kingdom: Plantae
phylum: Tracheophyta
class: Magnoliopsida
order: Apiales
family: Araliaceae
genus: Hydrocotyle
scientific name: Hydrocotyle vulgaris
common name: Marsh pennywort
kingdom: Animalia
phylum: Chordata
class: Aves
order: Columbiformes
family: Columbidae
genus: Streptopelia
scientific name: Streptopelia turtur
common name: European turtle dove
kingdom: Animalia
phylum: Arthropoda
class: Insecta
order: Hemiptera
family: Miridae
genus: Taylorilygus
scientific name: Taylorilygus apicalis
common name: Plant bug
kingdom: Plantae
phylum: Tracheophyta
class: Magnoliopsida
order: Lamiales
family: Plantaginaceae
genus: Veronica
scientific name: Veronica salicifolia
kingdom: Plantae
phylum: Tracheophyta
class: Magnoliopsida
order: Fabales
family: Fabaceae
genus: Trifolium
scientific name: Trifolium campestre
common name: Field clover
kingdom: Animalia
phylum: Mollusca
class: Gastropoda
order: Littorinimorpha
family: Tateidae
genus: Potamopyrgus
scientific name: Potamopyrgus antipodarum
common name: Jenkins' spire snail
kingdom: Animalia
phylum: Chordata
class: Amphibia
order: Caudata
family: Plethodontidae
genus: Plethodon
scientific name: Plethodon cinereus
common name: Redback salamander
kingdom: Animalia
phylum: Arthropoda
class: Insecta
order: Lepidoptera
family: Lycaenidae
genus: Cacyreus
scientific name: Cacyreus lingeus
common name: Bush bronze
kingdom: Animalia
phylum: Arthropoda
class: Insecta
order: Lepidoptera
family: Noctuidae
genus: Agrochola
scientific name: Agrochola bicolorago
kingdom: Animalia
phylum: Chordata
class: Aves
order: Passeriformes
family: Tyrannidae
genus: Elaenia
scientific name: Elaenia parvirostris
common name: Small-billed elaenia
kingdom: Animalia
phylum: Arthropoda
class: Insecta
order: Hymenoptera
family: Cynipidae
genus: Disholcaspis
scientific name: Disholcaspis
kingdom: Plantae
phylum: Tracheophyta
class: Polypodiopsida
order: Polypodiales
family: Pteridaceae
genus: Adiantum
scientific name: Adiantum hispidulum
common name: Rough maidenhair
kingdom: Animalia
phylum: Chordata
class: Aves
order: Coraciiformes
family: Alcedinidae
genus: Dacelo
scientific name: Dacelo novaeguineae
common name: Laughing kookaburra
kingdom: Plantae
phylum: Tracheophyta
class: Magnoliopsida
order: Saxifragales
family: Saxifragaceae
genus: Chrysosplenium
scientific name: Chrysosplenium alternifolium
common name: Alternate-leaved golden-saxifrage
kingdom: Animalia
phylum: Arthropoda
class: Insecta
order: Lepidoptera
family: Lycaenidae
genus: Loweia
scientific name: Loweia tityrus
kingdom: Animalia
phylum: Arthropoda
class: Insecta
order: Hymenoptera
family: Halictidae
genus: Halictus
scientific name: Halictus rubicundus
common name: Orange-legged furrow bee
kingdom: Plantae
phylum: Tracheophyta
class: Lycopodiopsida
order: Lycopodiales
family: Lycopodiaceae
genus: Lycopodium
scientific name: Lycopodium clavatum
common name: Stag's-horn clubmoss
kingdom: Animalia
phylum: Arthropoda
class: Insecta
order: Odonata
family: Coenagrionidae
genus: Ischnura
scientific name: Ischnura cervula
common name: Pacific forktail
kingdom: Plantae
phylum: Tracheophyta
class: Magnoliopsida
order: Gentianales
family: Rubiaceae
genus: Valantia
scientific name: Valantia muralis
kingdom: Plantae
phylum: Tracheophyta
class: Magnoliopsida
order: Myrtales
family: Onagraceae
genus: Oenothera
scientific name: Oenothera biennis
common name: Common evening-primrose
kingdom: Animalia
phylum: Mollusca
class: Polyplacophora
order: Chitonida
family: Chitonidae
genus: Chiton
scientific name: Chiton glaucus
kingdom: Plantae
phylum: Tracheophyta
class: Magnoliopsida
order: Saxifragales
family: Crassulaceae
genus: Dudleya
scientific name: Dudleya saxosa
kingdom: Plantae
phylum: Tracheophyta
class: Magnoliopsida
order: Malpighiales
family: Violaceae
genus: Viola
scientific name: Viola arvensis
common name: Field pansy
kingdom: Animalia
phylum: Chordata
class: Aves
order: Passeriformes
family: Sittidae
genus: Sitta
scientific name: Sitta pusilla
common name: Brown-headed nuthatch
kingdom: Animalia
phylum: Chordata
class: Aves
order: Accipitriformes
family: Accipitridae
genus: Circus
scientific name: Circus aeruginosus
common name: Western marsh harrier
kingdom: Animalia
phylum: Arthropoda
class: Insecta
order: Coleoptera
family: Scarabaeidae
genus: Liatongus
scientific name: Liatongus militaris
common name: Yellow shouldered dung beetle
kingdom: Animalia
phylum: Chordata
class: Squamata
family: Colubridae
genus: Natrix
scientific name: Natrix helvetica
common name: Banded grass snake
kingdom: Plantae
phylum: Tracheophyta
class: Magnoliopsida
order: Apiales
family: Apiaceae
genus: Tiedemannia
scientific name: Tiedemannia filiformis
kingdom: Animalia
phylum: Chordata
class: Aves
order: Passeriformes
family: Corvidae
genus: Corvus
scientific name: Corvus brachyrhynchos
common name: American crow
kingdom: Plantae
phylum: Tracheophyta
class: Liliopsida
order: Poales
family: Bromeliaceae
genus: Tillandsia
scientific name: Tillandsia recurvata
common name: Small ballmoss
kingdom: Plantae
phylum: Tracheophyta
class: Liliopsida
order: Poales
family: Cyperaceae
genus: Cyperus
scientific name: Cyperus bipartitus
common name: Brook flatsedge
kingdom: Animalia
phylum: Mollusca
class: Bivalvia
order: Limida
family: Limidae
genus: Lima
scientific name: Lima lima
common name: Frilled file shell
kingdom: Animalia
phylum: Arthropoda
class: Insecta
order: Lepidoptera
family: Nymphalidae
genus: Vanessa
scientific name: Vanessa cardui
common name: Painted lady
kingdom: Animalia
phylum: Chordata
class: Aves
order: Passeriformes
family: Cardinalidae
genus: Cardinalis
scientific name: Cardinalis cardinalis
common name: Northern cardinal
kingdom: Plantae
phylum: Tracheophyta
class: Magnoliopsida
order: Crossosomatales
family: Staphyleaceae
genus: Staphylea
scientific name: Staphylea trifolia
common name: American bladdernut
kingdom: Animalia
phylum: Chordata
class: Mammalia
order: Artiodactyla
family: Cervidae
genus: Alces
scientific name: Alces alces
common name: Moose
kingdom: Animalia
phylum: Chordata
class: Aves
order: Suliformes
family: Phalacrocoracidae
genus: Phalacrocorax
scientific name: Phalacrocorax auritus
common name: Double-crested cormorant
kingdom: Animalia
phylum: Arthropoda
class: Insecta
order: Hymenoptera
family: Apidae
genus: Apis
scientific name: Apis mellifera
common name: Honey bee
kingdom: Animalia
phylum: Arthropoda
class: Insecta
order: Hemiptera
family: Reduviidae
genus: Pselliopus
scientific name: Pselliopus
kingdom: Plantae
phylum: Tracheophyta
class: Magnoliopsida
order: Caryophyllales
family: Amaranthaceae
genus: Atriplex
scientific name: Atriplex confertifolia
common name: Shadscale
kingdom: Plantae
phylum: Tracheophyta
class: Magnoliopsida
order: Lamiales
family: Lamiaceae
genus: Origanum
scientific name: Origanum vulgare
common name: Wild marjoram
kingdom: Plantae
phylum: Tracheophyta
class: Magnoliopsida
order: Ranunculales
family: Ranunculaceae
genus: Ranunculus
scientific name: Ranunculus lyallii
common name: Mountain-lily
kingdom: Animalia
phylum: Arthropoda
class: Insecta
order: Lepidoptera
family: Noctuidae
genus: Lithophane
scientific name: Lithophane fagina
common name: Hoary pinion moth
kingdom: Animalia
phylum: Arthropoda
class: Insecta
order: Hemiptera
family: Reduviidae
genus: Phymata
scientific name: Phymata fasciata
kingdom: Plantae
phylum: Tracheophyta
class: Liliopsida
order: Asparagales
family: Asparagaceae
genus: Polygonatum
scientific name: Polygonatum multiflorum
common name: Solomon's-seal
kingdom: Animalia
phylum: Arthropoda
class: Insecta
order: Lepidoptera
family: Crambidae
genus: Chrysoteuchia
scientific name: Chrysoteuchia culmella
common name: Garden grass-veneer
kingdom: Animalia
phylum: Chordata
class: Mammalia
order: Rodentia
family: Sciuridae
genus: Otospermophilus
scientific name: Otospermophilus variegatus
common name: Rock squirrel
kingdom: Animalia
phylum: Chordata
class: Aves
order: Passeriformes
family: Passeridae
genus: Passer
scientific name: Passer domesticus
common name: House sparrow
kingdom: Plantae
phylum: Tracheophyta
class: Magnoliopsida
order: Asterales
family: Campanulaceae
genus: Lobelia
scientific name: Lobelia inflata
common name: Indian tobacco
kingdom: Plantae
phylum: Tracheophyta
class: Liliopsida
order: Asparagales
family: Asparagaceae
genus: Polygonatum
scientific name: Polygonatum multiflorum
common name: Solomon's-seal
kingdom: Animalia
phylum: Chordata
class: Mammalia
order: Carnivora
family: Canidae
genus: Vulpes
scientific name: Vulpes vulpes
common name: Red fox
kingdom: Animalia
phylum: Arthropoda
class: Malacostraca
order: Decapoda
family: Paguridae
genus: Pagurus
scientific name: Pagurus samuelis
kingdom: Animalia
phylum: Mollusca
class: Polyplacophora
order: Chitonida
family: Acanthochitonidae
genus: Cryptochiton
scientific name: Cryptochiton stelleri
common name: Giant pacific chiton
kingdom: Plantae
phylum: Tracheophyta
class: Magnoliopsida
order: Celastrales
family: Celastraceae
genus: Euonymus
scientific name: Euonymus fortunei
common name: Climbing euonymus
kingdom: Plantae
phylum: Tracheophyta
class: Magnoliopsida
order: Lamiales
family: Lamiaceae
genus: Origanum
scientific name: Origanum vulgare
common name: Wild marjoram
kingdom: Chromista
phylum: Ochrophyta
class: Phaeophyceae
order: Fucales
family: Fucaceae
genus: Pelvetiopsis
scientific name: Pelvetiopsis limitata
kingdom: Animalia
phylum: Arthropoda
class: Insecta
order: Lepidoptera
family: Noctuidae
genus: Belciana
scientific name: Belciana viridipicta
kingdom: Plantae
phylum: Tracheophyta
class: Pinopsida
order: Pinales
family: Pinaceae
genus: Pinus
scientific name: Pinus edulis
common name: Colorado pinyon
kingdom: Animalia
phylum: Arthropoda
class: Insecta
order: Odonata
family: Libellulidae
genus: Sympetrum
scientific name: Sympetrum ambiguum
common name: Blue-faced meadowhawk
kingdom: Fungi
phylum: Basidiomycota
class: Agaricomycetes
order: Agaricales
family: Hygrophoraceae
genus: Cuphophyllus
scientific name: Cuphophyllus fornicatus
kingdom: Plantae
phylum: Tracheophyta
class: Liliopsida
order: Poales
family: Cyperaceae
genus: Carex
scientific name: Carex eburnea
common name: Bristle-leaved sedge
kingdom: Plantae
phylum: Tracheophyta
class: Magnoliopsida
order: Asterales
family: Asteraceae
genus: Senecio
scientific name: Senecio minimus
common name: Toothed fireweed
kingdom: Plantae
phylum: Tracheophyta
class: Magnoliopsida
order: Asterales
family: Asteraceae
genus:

= Exercise directions =
Output as a JSON list of strings the entry lines between the line holding "common name: European turtle dove" and the line holding "common name: Bush bronze", inclusive, one string per line with blank lines omitted.

= Task output =
[
  "common name: European turtle dove",
  "kingdom: Animalia",
  "phylum: Arthropoda",
  "class: Insecta",
  "order: Hemiptera",
  "family: Miridae",
  "genus: Taylorilygus",
  "scientific name: Taylorilygus apicalis",
  "common name: Plant bug",
  "kingdom: Plantae",
  "phylum: Tracheophyta",
  "class: Magnoliopsida",
  "order: Lamiales",
  "family: Plantaginaceae",
  "genus: Veronica",
  "scientific name: Veronica salicifolia",
  "kingdom: Plantae",
  "phylum: Tracheophyta",
  "class: Magnoliopsida",
  "order: Fabales",
  "family: Fabaceae",
  "genus: Trifolium",
  "scientific name: Trifolium campestre",
  "common name: Field clover",
  "kingdom: Animalia",
  "phylum: Mollusca",
  "class: Gastropoda",
  "order: Littorinimorpha",
  "family: Tateidae",
  "genus: Potamopyrgus",
  "scientific name: Potamopyrgus antipodarum",
  "common name: Jenkins' spire snail",
  "kingdom: Animalia",
  "phylum: Chordata",
  "class: Amphibia",
  "order: Caudata",
  "family: Plethodontidae",
  "genus: Plethodon",
  "scientific name: Plethodon cinereus",
  "common name: Redback salamander",
  "kingdom: Animalia",
  "phylum: Arthropoda",
  "class: Insecta",
  "order: Lepidoptera",
  "family: Lycaenidae",
  "genus: Cacyreus",
  "scientific name: Cacyreus lingeus",
  "common name: Bush bronze"
]